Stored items
+ + +
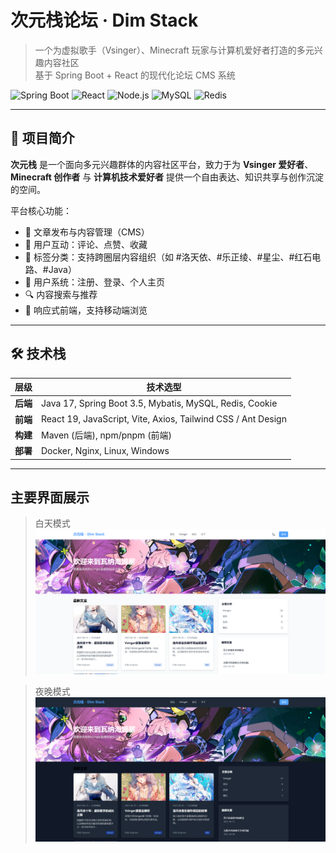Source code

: # 次元栈论坛 · Dim Stack

> 一个为虚拟歌手（Vsinger）、Minecraft 玩家与计算机爱好者打造的多元兴趣内容社区  
> 基于 Spring Boot + React 的现代化论坛 CMS 系统

[//]: # (![License]&#40;https://img.shields.io/badge/license-MIT-blue.svg&#41;)
![Spring Boot](https://img.shields.io/badge/Spring_Boot-3.5-green.svg)
![React](https://img.shields.io/badge/React-19.1.1-%2361DAFB.svg)
![Node.js](https://img.shields.io/badge/Node.js-22.16.0-43853D.svg)
![MySQL](https://img.shields.io/badge/Database-MySQL-4479A1.svg)
![Redis](https://img.shields.io/badge/Database-Redis-DC382D.svg)


---

## 🌟 项目简介

**次元栈** 是一个面向多元兴趣群体的内容社区平台，致力于为 **Vsinger 爱好者**、**Minecraft 创作者** 与 **计算机技术爱好者** 提供一个自由表达、知识共享与创作沉淀的空间。

平台核心功能：
- 📝 文章发布与内容管理（CMS）
- 💬 用户互动：评论、点赞、收藏
- 🔖 标签分类：支持跨圈层内容组织（如 #洛天依、#乐正绫、#星尘、#红石电路、#Java）
- 👥 用户系统：注册、登录、个人主页
- 🔍 内容搜索与推荐
- 📱 响应式前端，支持移动端浏览

---

## 🛠 技术栈

| 层级       | 技术选型                                                         |
|------------|--------------------------------------------------------------|
| **后端**   | Java 17, Spring Boot 3.5, Mybatis, MySQL, Redis, Cookie      |
| **前端**   | React 19, JavaScript, Vite, Axios, Tailwind CSS / Ant Design |
| **构建**   | Maven (后端), npm/pnpm (前端)                                    |
| **部署**   | Docker, Nginx, Linux, Windows                                |
---

## 主要界面展示
>白天模式
![img.png](./images/index_light.png)

>夜晚模式
![img.png](./images/index_dark.png)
+ + +
▶ [Brief]: Rewrite the items above as a JSON list of strings, one string per line, with blank lines dropped. Leave the pictures out of your answer.

▶ [Written solution]:
[
  "Source code",
  ": # 次元栈论坛 · Dim Stack",
  "> 一个为虚拟歌手（Vsinger）、Minecraft 玩家与计算机爱好者打造的多元兴趣内容社区  ",
  "> 基于 Spring Boot + React 的现代化论坛 CMS 系统",
  "[//]: # (![License]&#40;https://img.shields.io/badge/license-MIT-blue.svg&#41;)",
  "![Spring Boot](https://img.shields.io/badge/Spring_Boot-3.5-green.svg)",
  "![React](https://img.shields.io/badge/React-19.1.1-%2361DAFB.svg)",
  "![Node.js](https://img.shields.io/badge/Node.js-22.16.0-43853D.svg)",
  "![MySQL](https://img.shields.io/badge/Database-MySQL-4479A1.svg)",
  "![Redis](https://img.shields.io/badge/Database-Redis-DC382D.svg)",
  "---",
  "## 🌟 项目简介",
  "**次元栈** 是一个面向多元兴趣群体的内容社区平台，致力于为 **Vsinger 爱好者**、**Minecraft 创作者** 与 **计算机技术爱好者** 提供一个自由表达、知识共享与创作沉淀的空间。",
  "平台核心功能：",
  "- 📝 文章发布与内容管理（CMS）",
  "- 💬 用户互动：评论、点赞、收藏",
  "- 🔖 标签分类：支持跨圈层内容组织（如 #洛天依、#乐正绫、#星尘、#红石电路、#Java）",
  "- 👥 用户系统：注册、登录、个人主页",
  "- 🔍 内容搜索与推荐",
  "- 📱 响应式前端，支持移动端浏览",
  "---",
  "## 🛠 技术栈",
  "| 层级       | 技术选型                                                         |",
  "|------------|--------------------------------------------------------------|",
  "| **后端**   | Java 17, Spring Boot 3.5, Mybatis, MySQL, Redis, Cookie      |",
  "| **前端**   | React 19, JavaScript, Vite, Axios, Tailwind CSS / Ant Design |",
  "| **构建**   | Maven (后端), npm/pnpm (前端)                                    |",
  "| **部署**   | Docker, Nginx, Linux, Windows                                |",
  "---",
  "## 主要界面展示",
  ">白天模式",
  "![img.png](./images/index_light.png)",
  ">夜晚模式",
  "![img.png](./images/index_dark.png)"
]